‘Run Like Hell’ – Pink Floyd
WAR LOOMS ON THE HORIZON.
Saddam Hussein’s occupation of Kuwait and Iraq’s aggression has been condemned by the world. Some are wondering if he will attempt to invade Saudi Arabia next. He’s not backing down from the invasion, despite pressure from the entire world. American ‘peace-keeping’ forces are already assembling in the Persian Gulf (with French, British and, now, Soviet allies, thank god). IRAQ HAS PROMISED IT WILL USE CHEMICAL WEAPONS IF ATTACKED. Israel has said that if the Iraqi’s fire chemical weapons into Israel then they will be fully prepared to launch a nuclear strike.
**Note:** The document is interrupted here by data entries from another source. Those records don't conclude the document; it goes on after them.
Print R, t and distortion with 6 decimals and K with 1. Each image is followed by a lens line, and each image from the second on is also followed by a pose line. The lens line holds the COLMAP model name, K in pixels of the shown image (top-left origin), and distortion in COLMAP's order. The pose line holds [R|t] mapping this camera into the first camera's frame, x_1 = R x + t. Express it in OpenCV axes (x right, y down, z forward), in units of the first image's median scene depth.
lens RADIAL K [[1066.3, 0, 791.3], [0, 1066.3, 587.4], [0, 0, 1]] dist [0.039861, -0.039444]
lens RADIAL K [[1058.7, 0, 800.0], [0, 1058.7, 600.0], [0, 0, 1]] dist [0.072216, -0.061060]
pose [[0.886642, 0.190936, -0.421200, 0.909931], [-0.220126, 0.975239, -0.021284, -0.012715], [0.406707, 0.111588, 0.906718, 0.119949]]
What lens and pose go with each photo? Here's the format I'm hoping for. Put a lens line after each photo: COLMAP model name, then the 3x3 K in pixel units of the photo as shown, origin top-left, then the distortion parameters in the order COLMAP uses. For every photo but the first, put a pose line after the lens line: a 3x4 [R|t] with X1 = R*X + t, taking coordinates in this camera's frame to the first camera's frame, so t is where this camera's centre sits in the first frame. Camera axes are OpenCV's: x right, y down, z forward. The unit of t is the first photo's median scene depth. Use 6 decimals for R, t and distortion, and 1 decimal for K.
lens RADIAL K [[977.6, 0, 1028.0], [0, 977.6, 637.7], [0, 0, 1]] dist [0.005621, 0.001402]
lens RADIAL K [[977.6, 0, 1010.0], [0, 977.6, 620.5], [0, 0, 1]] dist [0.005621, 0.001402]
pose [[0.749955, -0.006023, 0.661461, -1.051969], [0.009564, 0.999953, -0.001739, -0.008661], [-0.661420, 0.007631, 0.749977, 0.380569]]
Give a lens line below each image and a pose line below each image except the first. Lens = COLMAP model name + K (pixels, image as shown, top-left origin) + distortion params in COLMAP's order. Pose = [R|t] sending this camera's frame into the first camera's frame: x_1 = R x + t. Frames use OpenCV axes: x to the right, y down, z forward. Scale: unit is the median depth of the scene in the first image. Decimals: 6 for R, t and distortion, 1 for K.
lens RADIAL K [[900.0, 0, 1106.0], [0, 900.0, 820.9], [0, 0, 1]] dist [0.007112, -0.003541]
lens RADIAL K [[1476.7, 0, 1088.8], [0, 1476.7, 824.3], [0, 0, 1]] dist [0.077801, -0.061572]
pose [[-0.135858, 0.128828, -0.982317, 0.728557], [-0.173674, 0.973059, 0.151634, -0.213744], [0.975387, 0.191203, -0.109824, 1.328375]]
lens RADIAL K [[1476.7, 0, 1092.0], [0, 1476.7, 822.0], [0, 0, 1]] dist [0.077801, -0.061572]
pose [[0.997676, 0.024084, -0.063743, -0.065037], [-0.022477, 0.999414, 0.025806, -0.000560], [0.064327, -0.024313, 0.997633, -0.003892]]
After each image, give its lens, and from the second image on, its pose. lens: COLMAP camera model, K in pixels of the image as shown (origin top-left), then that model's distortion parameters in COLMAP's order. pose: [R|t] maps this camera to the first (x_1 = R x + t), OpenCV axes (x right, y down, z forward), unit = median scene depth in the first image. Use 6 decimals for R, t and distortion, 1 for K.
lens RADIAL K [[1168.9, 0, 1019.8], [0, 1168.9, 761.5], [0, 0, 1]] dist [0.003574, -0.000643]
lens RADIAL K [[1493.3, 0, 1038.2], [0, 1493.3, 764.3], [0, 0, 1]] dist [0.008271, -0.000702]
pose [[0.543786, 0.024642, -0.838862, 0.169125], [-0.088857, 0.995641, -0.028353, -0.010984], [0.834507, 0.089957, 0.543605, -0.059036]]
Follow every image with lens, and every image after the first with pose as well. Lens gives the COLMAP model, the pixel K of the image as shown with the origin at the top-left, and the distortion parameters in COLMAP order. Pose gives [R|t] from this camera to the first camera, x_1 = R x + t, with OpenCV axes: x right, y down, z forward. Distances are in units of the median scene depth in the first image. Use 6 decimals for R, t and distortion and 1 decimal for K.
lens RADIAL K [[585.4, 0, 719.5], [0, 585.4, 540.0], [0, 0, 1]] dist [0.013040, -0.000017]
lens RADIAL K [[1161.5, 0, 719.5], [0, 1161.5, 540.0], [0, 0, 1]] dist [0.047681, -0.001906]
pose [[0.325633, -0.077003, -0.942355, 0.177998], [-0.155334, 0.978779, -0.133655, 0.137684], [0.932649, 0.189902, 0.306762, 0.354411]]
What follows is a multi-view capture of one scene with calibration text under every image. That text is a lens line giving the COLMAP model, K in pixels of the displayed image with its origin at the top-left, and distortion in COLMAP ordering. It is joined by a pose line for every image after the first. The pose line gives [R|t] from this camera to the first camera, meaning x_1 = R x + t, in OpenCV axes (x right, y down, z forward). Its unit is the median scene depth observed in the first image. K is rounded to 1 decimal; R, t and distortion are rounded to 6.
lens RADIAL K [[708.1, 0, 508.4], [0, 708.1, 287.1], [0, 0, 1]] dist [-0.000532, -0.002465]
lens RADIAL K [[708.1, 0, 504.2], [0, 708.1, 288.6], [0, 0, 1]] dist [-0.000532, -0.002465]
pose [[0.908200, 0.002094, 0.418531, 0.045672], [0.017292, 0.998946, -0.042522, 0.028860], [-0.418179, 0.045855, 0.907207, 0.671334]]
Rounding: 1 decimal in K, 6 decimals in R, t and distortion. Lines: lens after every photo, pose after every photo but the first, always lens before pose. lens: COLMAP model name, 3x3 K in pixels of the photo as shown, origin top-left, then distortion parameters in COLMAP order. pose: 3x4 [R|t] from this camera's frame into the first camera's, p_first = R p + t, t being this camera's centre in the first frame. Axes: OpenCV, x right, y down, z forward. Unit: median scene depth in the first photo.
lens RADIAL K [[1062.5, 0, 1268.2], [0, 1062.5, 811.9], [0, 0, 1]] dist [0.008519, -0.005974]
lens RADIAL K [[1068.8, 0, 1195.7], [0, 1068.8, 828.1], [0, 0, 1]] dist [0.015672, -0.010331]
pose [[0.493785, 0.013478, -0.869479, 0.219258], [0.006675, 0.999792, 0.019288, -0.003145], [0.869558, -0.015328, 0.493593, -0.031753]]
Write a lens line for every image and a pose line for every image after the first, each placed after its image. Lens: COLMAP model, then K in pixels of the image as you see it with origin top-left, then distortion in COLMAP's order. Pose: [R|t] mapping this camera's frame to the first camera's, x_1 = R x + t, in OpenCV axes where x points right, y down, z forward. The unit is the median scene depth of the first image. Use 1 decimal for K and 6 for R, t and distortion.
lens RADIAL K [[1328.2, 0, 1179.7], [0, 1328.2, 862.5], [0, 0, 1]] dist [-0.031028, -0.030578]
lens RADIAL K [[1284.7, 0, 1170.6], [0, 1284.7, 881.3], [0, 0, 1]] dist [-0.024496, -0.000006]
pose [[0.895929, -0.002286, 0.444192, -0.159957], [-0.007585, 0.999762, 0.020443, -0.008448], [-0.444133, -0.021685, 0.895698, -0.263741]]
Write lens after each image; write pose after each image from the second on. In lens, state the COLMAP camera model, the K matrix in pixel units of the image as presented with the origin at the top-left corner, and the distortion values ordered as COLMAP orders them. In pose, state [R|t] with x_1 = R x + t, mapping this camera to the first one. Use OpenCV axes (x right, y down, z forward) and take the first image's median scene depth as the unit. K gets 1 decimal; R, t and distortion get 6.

I’m pretty sure Nostradamus predicted the end of the world in 1990. Right now, I might almost believe him.
So. Is it wrong to find all of this rather… ‘exciting’? Like a real experience, or something. I don’t want a war, but I do hope that bastard gets his arse kicked. He and his dictatorial kind have no place in this world.
The current dilemma facing everyone is, of course, the ‘foreign nationals’ currently trapped in Iraq. All but necessary workers have been evacuated, but now the borders have been closed.
From my own perspective, I can assure you that in recent days the jet aircraft manoeuvres in East Anglian skies have been, shall we say, frighteningly spectacular.
WAR SEEMS INEVITABLE.
THE COST WILL BE HIGH.
Fuck off! I wouldn’t dare.
You might recall that on Friday I offered Betty some rent money which she declined, saying I didn’t have to pay them any as I was working for Freddie. ‘Oh,’ I said, stunned but elated. Well, just now she’s come over and asked me for the last six weeks’ board and I’m now left with just under £80. Well, fuck shit! And then she had the gall to use my lack of ‘contribution’ over recent weeks as the reason why I’m at the lorry yard, working, without any say. Is it me or is this just a bit weird and schizophrenic? Why are my ‘parents’ so bloody inconsistent. I don’t know what I’m doing or where I’m going from one minute to the next. Talk about lulling me into a sense of false security. I’m caught by the short and fucking curlies, aren’t I?
The sooner I find a means of leaving this place, the better. I have had enough of being manipulated by people who have no logic.
I’m so unbelievably angry. Livid. So full of energy. I want to smash things up and I can’t because that would be stupid and it’s so frustrating.
‘Mind Games’ – John Lennon
I hope Miranda will reply.
I’ve damaged my leg a bit. I kind of crushed it under a compressor at work. I can still walk and all that lack but it hurts to do certain things.